Но Басаров и бровью не повел. Усмехаясь, он предложил:
— Тогда звони. Собчай.
— Кому звонить? — не понял Перескоков.
— Я почем знаю… Начальству какому, кто над тобой сидит. Так, мол, и так, явился тут один охломон из деревни Хомутово за трубами для погибающей мелиорации, а я не дам. Если собрание будет, я скажу, что подымать сельское хозяйство — всенародное дело. А тут трубы просят! Они есть, а я не дам… Нет, ты звони, звони! — Басаров снял трубку одного из аппаратов и сунул Перескокову. — Ты меня, Евгений Михайлович, не доводи.
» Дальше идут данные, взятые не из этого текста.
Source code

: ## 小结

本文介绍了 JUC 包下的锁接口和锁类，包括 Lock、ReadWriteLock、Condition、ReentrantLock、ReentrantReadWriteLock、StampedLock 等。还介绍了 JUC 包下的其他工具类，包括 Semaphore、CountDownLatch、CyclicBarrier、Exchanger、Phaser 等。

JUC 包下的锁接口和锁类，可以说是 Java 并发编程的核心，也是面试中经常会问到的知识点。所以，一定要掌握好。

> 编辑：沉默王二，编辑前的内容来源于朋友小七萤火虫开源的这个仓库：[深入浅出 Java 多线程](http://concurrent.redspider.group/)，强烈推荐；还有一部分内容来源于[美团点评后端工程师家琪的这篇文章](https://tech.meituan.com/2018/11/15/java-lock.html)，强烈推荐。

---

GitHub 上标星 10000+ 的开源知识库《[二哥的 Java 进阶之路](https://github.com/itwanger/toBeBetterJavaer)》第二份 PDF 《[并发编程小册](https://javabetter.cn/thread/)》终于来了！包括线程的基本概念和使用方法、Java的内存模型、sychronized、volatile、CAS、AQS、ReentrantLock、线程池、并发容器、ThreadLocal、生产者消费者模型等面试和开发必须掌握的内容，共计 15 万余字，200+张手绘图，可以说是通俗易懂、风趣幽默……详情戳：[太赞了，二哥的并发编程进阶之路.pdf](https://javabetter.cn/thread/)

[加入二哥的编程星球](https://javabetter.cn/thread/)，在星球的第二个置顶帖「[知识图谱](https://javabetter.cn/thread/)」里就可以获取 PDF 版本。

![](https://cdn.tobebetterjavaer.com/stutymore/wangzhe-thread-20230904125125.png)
Егор тонким обращениям не обучен, может запросто морду начистить. А там пускай разбираются, чья правда правдее.
— Это уже слишком! — Перескоков смотрел на Егора Харитоновича испуганно и удивленно.
— Дак и я говорю, чего нам лишнего просить? Сколь надо, столь и просим, — с этими словами Егор Харитонович подсунул под руку Перескокову свои бумаги, услужливо подал ручку. — Вот тут распишись, Евгений Михайлович, и вот туточка.
Перескоков был так ошарашен и неожиданным вторжением деревенского посланца, и его нахальством, что уже безропотно взял ручку и поставил в нужных местах свою подпись. Потом он как-то уже осмысленно и особенно внимательно пригляделся к Басарову.